The problem -
Exact reproduction, images excluded: write out the records below.
***
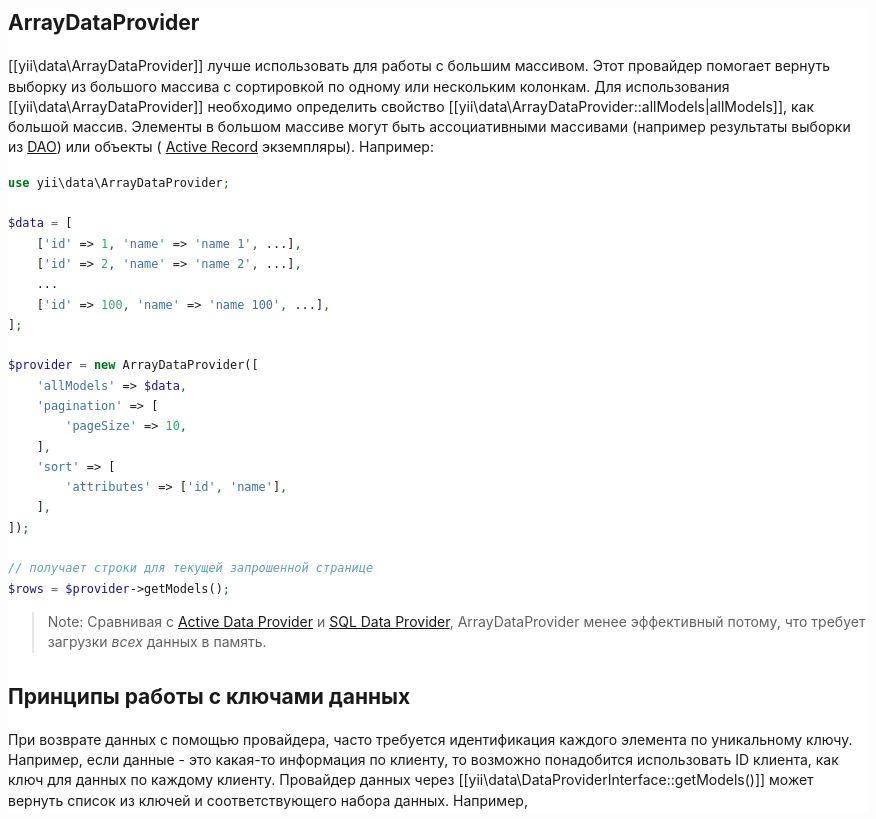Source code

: ## ArrayDataProvider <span id="array-data-provider"></span>

[[yii\data\ArrayDataProvider]] лучше использовать для работы с большим массивом. Этот провайдер помогает вернуть выборку
из большого массива с сортировкой по одному или нескольким колонкам. Для использования [[yii\data\ArrayDataProvider]]
необходимо определить свойство [[yii\data\ArrayDataProvider::allModels|allModels]], как большой массив. Элементы в 
большом массиве могут быть ассоциативными массивами (например результаты выборки из [DAO](db-dao.md)) или объекты (
[Active Record](db-active-record.md) экземпляры). Например:

```php
use yii\data\ArrayDataProvider;

$data = [
    ['id' => 1, 'name' => 'name 1', ...],
    ['id' => 2, 'name' => 'name 2', ...],
    ...
    ['id' => 100, 'name' => 'name 100', ...],
];

$provider = new ArrayDataProvider([
    'allModels' => $data,
    'pagination' => [
        'pageSize' => 10,
    ],
    'sort' => [
        'attributes' => ['id', 'name'],
    ],
]);

// получает строки для текущей запрошенной странице
$rows = $provider->getModels();
``` 

> Note: Сравнивая с [Active Data Provider](#active-data-provider) и [SQL Data Provider](#sql-data-provider),
ArrayDataProvider менее эффективный потому, что требует загрузки *всех* данных в память.


## Принципы работы с ключами данных <span id="working-with-keys"></span>

При возврате данных с помощью провайдера, часто требуется идентификация каждого элемента по уникальному ключу. Например,
если данные - это какая-то информация по клиенту, то возможно понадобится использовать ID клиента, как ключ для данных по 
каждому клиенту. Провайдер данных через [[yii\data\DataProviderInterface::getModels()]] может вернуть список из ключей
и соответствующего набора данных. Например,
***
Solved exercise -
Source code

: ## ArrayDataProvider <span id="array-data-provider"></span>

[[yii\data\ArrayDataProvider]] лучше использовать для работы с большим массивом. Этот провайдер помогает вернуть выборку
из большого массива с сортировкой по одному или нескольким колонкам. Для использования [[yii\data\ArrayDataProvider]]
необходимо определить свойство [[yii\data\ArrayDataProvider::allModels|allModels]], как большой массив. Элементы в 
большом массиве могут быть ассоциативными массивами (например результаты выборки из [DAO](db-dao.md)) или объекты (
[Active Record](db-active-record.md) экземпляры). Например:

```php
use yii\data\ArrayDataProvider;

$data = [
    ['id' => 1, 'name' => 'name 1', ...],
    ['id' => 2, 'name' => 'name 2', ...],
    ...
    ['id' => 100, 'name' => 'name 100', ...],
];

$provider = new ArrayDataProvider([
    'allModels' => $data,
    'pagination' => [
        'pageSize' => 10,
    ],
    'sort' => [
        'attributes' => ['id', 'name'],
    ],
]);

// получает строки для текущей запрошенной странице
$rows = $provider->getModels();
``` 

> Note: Сравнивая с [Active Data Provider](#active-data-provider) и [SQL Data Provider](#sql-data-provider),
ArrayDataProvider менее эффективный потому, что требует загрузки *всех* данных в память.


## Принципы работы с ключами данных <span id="working-with-keys"></span>

При возврате данных с помощью провайдера, часто требуется идентификация каждого элемента по уникальному ключу. Например,
если данные - это какая-то информация по клиенту, то возможно понадобится использовать ID клиента, как ключ для данных по 
каждому клиенту. Провайдер данных через [[yii\data\DataProviderInterface::getModels()]] может вернуть список из ключей
и соответствующего набора данных. Например,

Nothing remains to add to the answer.